To see how these PTP1B inhibitors would impact viral infections in a living organism, the researchers could not use mice because mice lack a portion of the receptor that PTP1B acts upon, and so blocking PTP1B does not impact interferon signaling in the same way as it does in humans and other mammals. Instead, they examined five cats that had been enrolled by their owners in the study. Each was suffering from chronic stomatitis, a condition that involves substantial inflammation in the mouth and makes it painful for the cats to eat and groom. The cats received a single injection of a PTP1B inhibitor. Two weeks later, all five showed noticeable reductions in redness and inflammation, providing clinical evidence that these drugs could be used to treat infection.

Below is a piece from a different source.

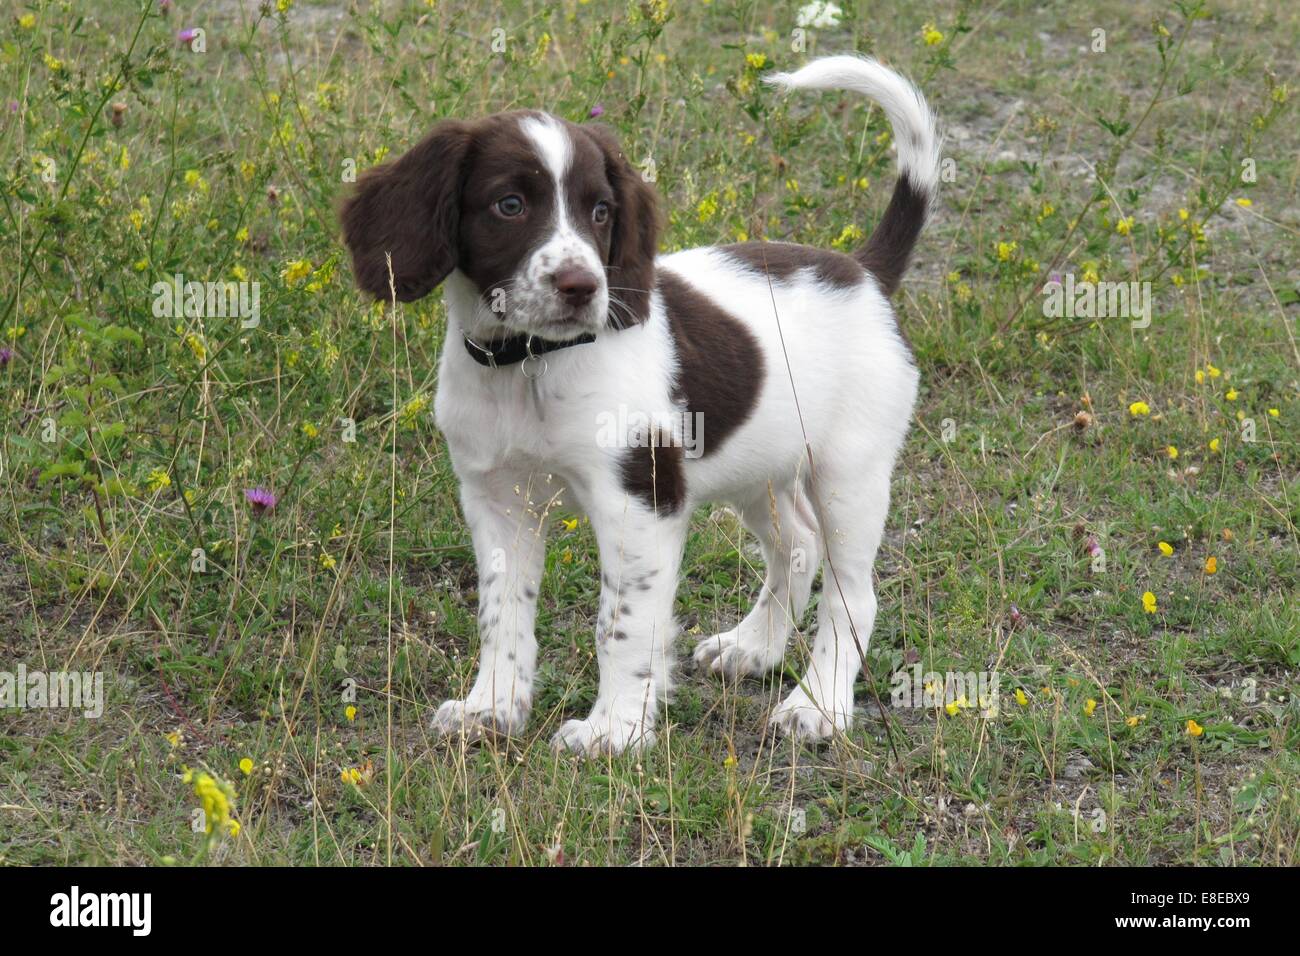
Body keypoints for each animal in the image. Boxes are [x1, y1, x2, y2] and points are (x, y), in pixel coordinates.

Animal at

Fuchs said that what seemed like a drawback in the study — that it couldn’t be effectively modeled in mice — ended up being a benefit, as naturally occurring diseases in animals such as cat and dogs more closely mimic many human diseases.
Because interferon is known to suppress tumors and help multiple sclerosis patients, the results of this study give the researchers optimism that PTP1B could be a target for anti-cancer and anti-autoimmune disease therapies.
As a next step, they plan to test the PTP1B inhibitors in a model of feline immunodeficiency virus, or the cat version of AIDS, to see if its virus-fighting capabilities can have an effect against that infection.
The study was supported by the National Institutes of Health and the Mari Lowe Center for Comparative Oncology Research at the University of Pennsylvania.